A riddle

Yoni · May 29, 2004, 03:11 PM

I've been sitting here, studying for yet another one of my finals, and my mind drifted off to math, as it often does. I've come up with a riddle.

Given are the n'th power of 2: 2^n, and the decimal representation of an integer: X.

My riddle is: How do you check whether X is divisible by 2^n?

The restriction to make this interesting is that you can't perform any division or modulo (so you can't just calculate and check whether X / 2^n is an integer). You may use addition, subtraction, multiplication.

[Edit: Grammar]

Adron · May 29, 2004, 04:25 PM

while(X >= pow(2, n)) X = X - pow(2, n);
if(X == 0) printf("It was divisible!\n");

edit: removed X = 0 and 2**n pseudocode, to avoid complaints

Adron · May 29, 2004, 04:30 PM

Alternative:

Calculate X * 5**n and see if the number ends in n zeroes. If it does, you win.

Adron · May 29, 2004, 04:33 PM

Finally, after solving it with subtraction and multiplication, solution with addition:

for( Y = 0; Y < X; Y += pow(2, n));
if(Y == X)
printf("Divisible!\n");
else
printf("Not divisible!\n");

Yoni · May 29, 2004, 06:44 PM

Your 1st and 3rd posts were an alternative modulo and weren't my point.

Your 2nd post is exactly what I meant. Good job

(Somehow, I knew it'd be you who would solve it first / at all, but oh well...)

Adron · May 30, 2004, 05:08 AM

Quote from: Yoni on May 29, 2004, 06:44 PM
Your 1st and 3rd posts were an alternative modulo and weren't my point.

Your 2nd post is exactly what I meant. Good job

(Somehow, I knew it'd be you who would solve it first / at all, but oh well...)

Actually, isn't #2 just an alternative modulo too...? I turn the question of mod2 into a question of mod10? I took the hint for that from the word "decimal" in your problem specification. Good one

Yoni · May 30, 2004, 07:22 PM

Yes, it's mod 10^n, hence I said "decimal representation" to have that implicitly allowed.

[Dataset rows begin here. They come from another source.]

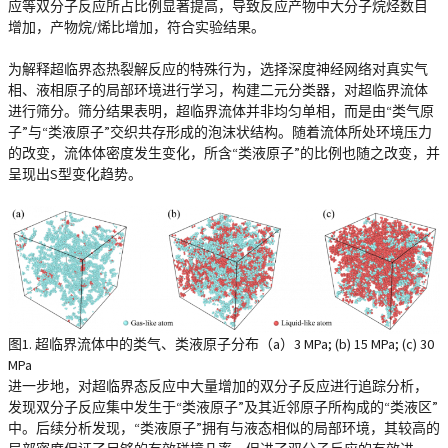
应等双分子反应所占比例显著提高，导致反应产物中大分子烷烃数目
增加，产物烷/烯比增加，符合实验结果。
为解释超临界态热裂解反应的特殊行为，选择深度神经网络对真实气
相、液相原子的局部环境进行学习，构建二元分类器，对超临界流体
进行筛分。筛分结果表明，超临界流体并非均匀单相，而是由“类气原
子”与“类液原子”交织共存形成的泡沫状结构。随着流体所处环境压力
的改变，流体体密度发生变化，所含“类液原子”的比例也随之改变，并
呈现出S型变化趋势。
图1. 超临界流体中的类气、类液原子分布（a）3 MPa; (b) 15 MPa; (c) 30
MPa
进一步地，对超临界态反应中大量增加的双分子反应进行追踪分析，
发现双分子反应集中发生于“类液原子”及其近邻原子所构成的“类液区”
中。后续分析发现，“类液原子”拥有与液态相似的局部环境，其较高的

Adron · May 30, 2004, 08:19 PM

Hmm, can't see how the representation you put it in makes any difference ... if the number was in binary, would shifting it right and checking whether you shift out zeroes or ones not be a way of doing a division? Seems like one to me... Also, when calculating X * 5^n, you'll most probably be turning it into binary in a calculator or computer anyway

Yoni · May 30, 2004, 08:31 PM

Not necessarily

Adron · May 30, 2004, 08:32 PM

Yes, but what do you call the operation "count the zeros"?

Yoni · May 30, 2004, 08:33 PM

The "cheating unless I say so" operation.

CrAzY · June 04, 2004, 01:59 PM

Just a little tip... You know Multiplication is the opisite of Divion... Just flip the devisor and times that.

EX: 8 / 2 = 4

Then 8 * .5 = 4

Should help out a bit..

Yoni · June 05, 2004, 07:01 AM

True, but the point was to use only integers, so you can't multiply by 0.5. Else it'd be too obvious.

I did at first say something like "oh, and you can't multiply by 0.5^n" in the first post, but that's too much of a clue so I edited it out. Consider the difference between 0.5^n and 5^n. The first is also equal to 5^n/10^n. The second leaves the zeroes intact. Yes?